PEKANBARU (KLIKRADAR.COM) — Salah satu alternatif untuk mengurangi beban Pemprov Riau dalam menangani kerusakan jalan adalah dengan alih status. Pasalnya, kondisi Keuangan Pemprov Riau saat ini dinilai agak berat.
Hal itu disampaikan Ketua Komisi IV DPRD Riau, Ma,mun Solihin usai memimpin rapat bersama Dinas PUPR PKPP Riau saat dikonfirmasi, Senin (13/07/2026).
“Panjang jalan yang menjadi kewenangan Provinsi Riau hampir 3.000 kilometer sama dengan Sumut. Sementara Jambi cuma 1.300, Sumbar cuma 1.600 kilometer,” ujarnya.
Ia mengatakan, perbandingan panjang jalan yang menjadi kewenangan Provinsi Riau itu memunculkan alternatif untuk alih status. Terlebih saat ini kondisi keuangan Pemprov sedikit agak berat dibanding tahun-tahun sebelumnya.

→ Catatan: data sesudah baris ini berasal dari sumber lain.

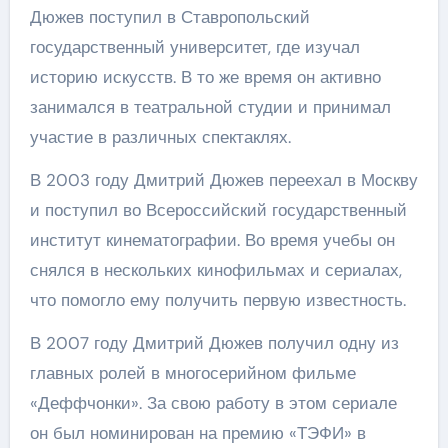
Дюжев поступил в Ставропольский
государственный университет, где изучал
историю искусств. В то же время он активно
занимался в театральной студии и принимал
участие в различных спектаклях.
В 2003 году Дмитрий Дюжев переехал в Москву
и поступил во Всероссийский государственный
институт кинематографии. Во время учебы он
снялся в нескольких кинофильмах и сериалах,
что помогло ему получить первую известность.
В 2007 году Дмитрий Дюжев получил одну из
главных ролей в многосерийном фильме
«Деффчонки». За свою работу в этом сериале
он был номинирован на премию «ТЭФИ» в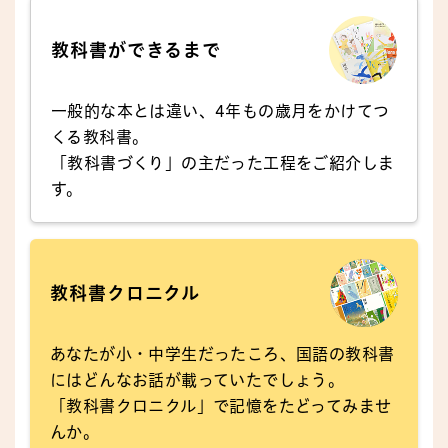
教科書ができるまで
一般的な本とは違い、4年もの歳月をかけてつ
くる教科書。
「教科書づくり」の主だった工程をご紹介しま
す。
教科書クロニクル
あなたが小・中学生だったころ、国語の教科書
にはどんなお話が載っていたでしょう。
「教科書クロニクル」で記憶をたどってみませ
んか。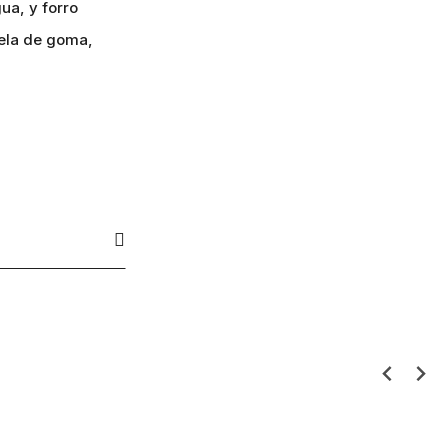
ua, y forro
uela de goma,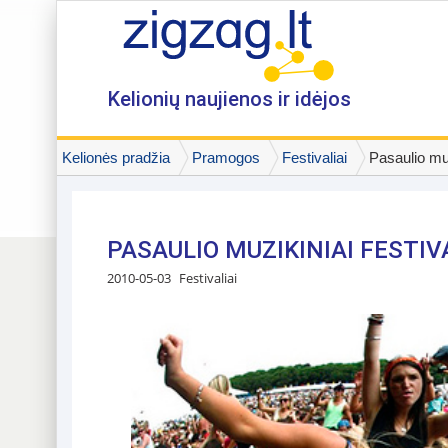
Kelionių naujienos ir idėjos
Kelionės pradžia
Pramogos
Festivaliai
Pasaulio muz
PASAULIO MUZIKINIAI FESTIVA
2010-05-03
Festivaliai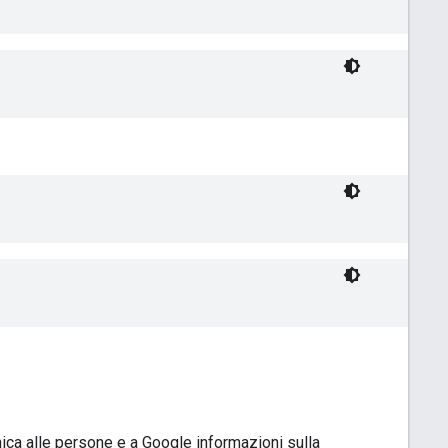
munica alle persone e a Google informazioni sulla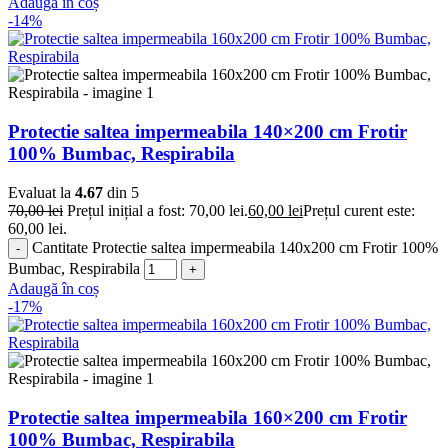
Adaugă în coș
-14%
Protectie saltea impermeabila 140×200 cm Frotir
100% Bumbac, Respirabila
Evaluat la
4.67
din 5
70,00
lei
Prețul inițial a fost: 70,00 lei.
60,00
lei
Prețul curent este:
60,00 lei.
Cantitate Protectie saltea impermeabila 140x200 cm Frotir 100%
Bumbac, Respirabila
Adaugă în coș
-17%
Protectie saltea impermeabila 160×200 cm Frotir
100% Bumbac, Respirabila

Hal ini bertujuan agar tanggung jawab Pemprov Riau dalam menangani kerusakan jalan, tidak terlalu besar.
“Beban kita terlalu besar, disamping tanggungjawabnya semakin besar, dan Keuangan yang sedang kita rancangkan dengan PAD yang lebih besar, ini kan masih proses yang tidak bisa cepat. Jadi solusinya, upaya mengurangi beban yang besar ini, alih status,” ucap Ma,mun.
Politisi PDI-Perjuangan itu mengatakan bahwa sesuai SK tahun 2024 lalu, PUPR PKPP Riau sudah memperbaiki jalan yang menjadi kewenangan Provinsi Riau sekitar 190 km. Ia pun tak membantah jika Jalan Rantau Berangin hingga ke Dalu-dalu sudah diusulkan menjadi jalan nasional.
Saat ditanya mengenai mapping ruas jalan Provinsi yang akan alih status, ia mengatakan, belum selesai.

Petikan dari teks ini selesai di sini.